Work instruction |
Recast the lines in the records as a Markdown table with the columns Row and Line, starting at the line that contains "top ten tips" and ending at the line that contains "planning can help". Include both of those lines, number each row, and leave out any blank lines.

Extracted page text data
= Beginning of Section =
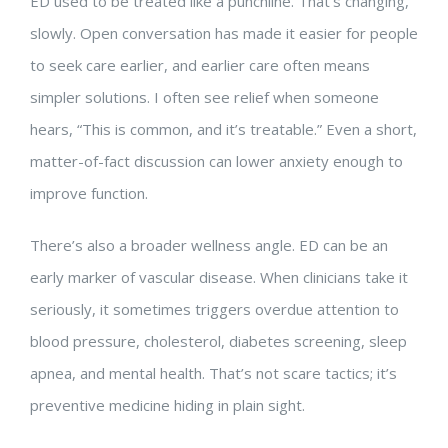
ED used to be treated like a punchline. That’s changing,
slowly. Open conversation has made it easier for people
to seek care earlier, and earlier care often means
simpler solutions. I often see relief when someone
hears, “This is common, and it’s treatable.” Even a short,
matter-of-fact discussion can lower anxiety enough to
improve function.
There’s also a broader wellness angle. ED can be an
early marker of vascular disease. When clinicians take it
seriously, it sometimes triggers overdue attention to
blood pressure, cholesterol, diabetes screening, sleep
apnea, and mental health. That’s not scare tactics; it’s
preventive medicine hiding in plain sight.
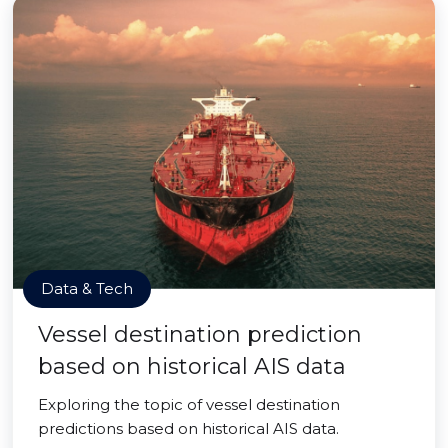
Data & Tech
Vessel destination prediction
based on historical AIS data
Exploring the topic of vessel destination
predictions based on historical AIS data.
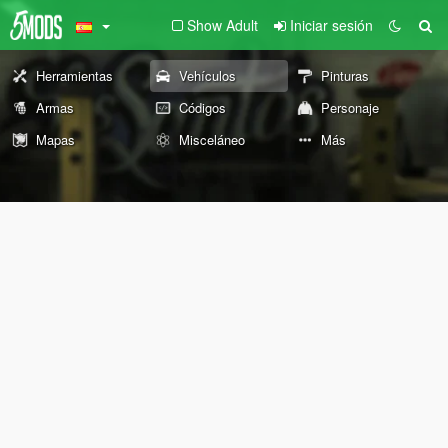
Show Adult
Iniciar sesión
Herramientas
Vehículos
Pinturas
Armas
Códigos
Personaje
Mapas
Misceláneo
Más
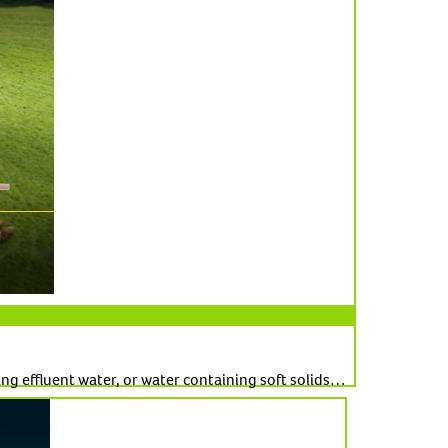
ng effluent water, or water containing soft solids…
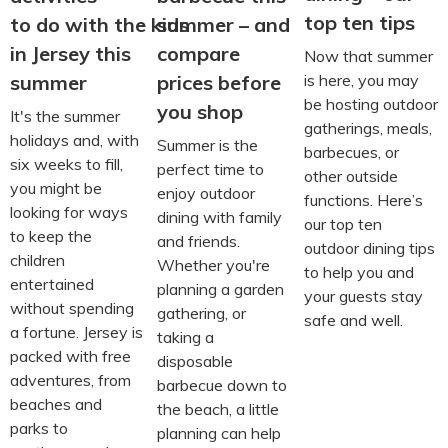
top ten tips
to do with the kids
summer – and
in Jersey this
compare
Now that summer
is here, you may
summer
prices before
be hosting outdoor
you shop
It's the summer
gatherings, meals,
holidays and, with
Summer is the
barbecues, or
six weeks to fill,
perfect time to
other outside
you might be
enjoy outdoor
functions. Here’s
looking for ways
dining with family
our top ten
to keep the
and friends.
outdoor dining tips
children
Whether you're
to help you and
entertained
planning a garden
your guests stay
without spending
gathering, or
safe and well.
a fortune. Jersey is
taking a
packed with free
disposable
adventures, from
barbecue down to
beaches and
the beach, a little
parks to
planning can help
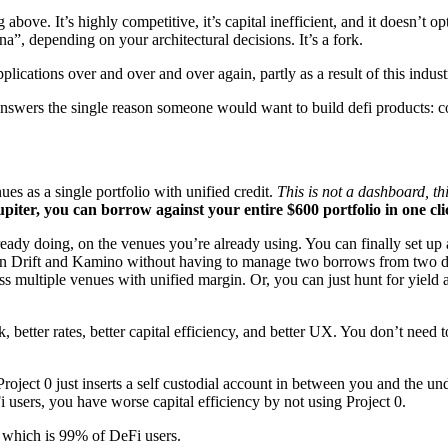
 above. It’s highly competitive, it’s capital inefficient, and it doesn’t 
na”, depending on your architectural decisions. It’s a fork.
ications over and over and over again, partly as a result of this industr
so answers the single reason someone would want to build defi products: 
es as a single portfolio with unified credit.
This is not a dashboard, th
iter, you can borrow against your entire $600 portfolio in one cli
eady doing, on the venues you’re already using. You can finally set up a
on Drift and Kamino without having to manage two borrows from two dif
oss multiple venues with unified margin. Or, you can just hunt for yield
 better rates, better capital efficiency, and better UX. You don’t need 
roject 0 just inserts a self custodial account in between you and the u
users, you have worse capital efficiency by not using Project 0.
— which is 99% of DeFi users.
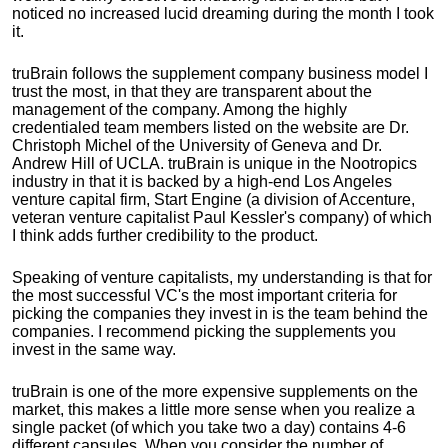
noticed no increased lucid dreaming during the month I took
it.
truBrain follows the supplement company business model I
trust the most, in that they are transparent about the
management of the company. Among the highly
credentialed team members listed on the website are Dr.
Christoph Michel of the University of Geneva and Dr.
Andrew Hill of UCLA. truBrain is unique in the Nootropics
industry in that it is backed by a high-end Los Angeles
venture capital firm, Start Engine (a division of Accenture,
veteran venture capitalist Paul Kessler's company) of which
I think adds further credibility to the product.
Speaking of venture capitalists, my understanding is that for
the most successful VC's the most important criteria for
picking the companies they invest in is the team behind the
companies. I recommend picking the supplements you
invest in the same way.
truBrain is one of the more expensive supplements on the
market, this makes a little more sense when you realize a
single packet (of which you take two a day) contains 4-6
different capsules. When you consider the number of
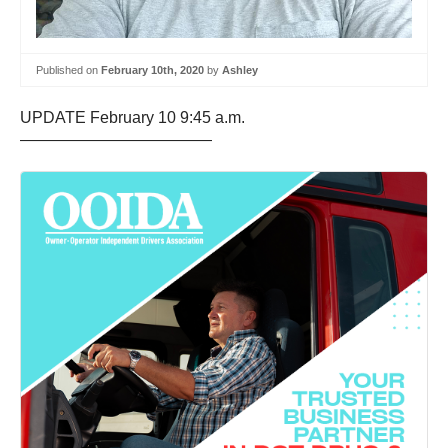
Published on
February 10th, 2020
by
Ashley
UPDATE February 10 9:45 a.m.
————————————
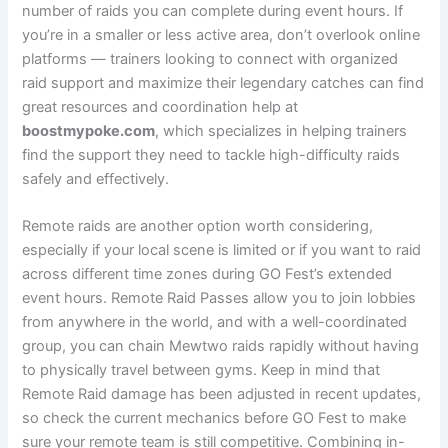
number of raids you can complete during event hours. If
you’re in a smaller or less active area, don’t overlook online
platforms — trainers looking to connect with organized
raid support and maximize their legendary catches can find
great resources and coordination help at
boostmypoke.com
, which specializes in helping trainers
find the support they need to tackle high-difficulty raids
safely and effectively.
Remote raids are another option worth considering,
especially if your local scene is limited or if you want to raid
across different time zones during GO Fest’s extended
event hours. Remote Raid Passes allow you to join lobbies
from anywhere in the world, and with a well-coordinated
group, you can chain Mewtwo raids rapidly without having
to physically travel between gyms. Keep in mind that
Remote Raid damage has been adjusted in recent updates,
so check the current mechanics before GO Fest to make
sure your remote team is still competitive. Combining in-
= End of Section =
Solution to the exercise |
| Row | Line |
|---|---|
| 1 | top ten tips |
| 2 | to do with the kids |
| 3 | summer – and |
| 4 | in Jersey this |
| 5 | compare |
| 6 | Now that summer |
| 7 | is here, you may |
| 8 | summer |
| 9 | prices before |
| 10 | be hosting outdoor |
| 11 | you shop |
| 12 | It's the summer |
| 13 | gatherings, meals, |
| 14 | holidays and, with |
| 15 | Summer is the |
| 16 | barbecues, or |
| 17 | six weeks to fill, |
| 18 | perfect time to |
| 19 | other outside |
| 20 | you might be |
| 21 | enjoy outdoor |
| 22 | functions. Here’s |
| 23 | looking for ways |
| 24 | dining with family |
| 25 | our top ten |
| 26 | to keep the |
| 27 | and friends. |
| 28 | outdoor dining tips |
| 29 | children |
| 30 | Whether you're |
| 31 | to help you and |
| 32 | entertained |
| 33 | planning a garden |
| 34 | your guests stay |
| 35 | without spending |
| 36 | gathering, or |
| 37 | safe and well. |
| 38 | a fortune. Jersey is |
| 39 | taking a |
| 40 | packed with free |
| 41 | disposable |
| 42 | adventures, from |
| 43 | barbecue down to |
| 44 | beaches and |
| 45 | the beach, a little |
| 46 | parks to |
| 47 | planning can help |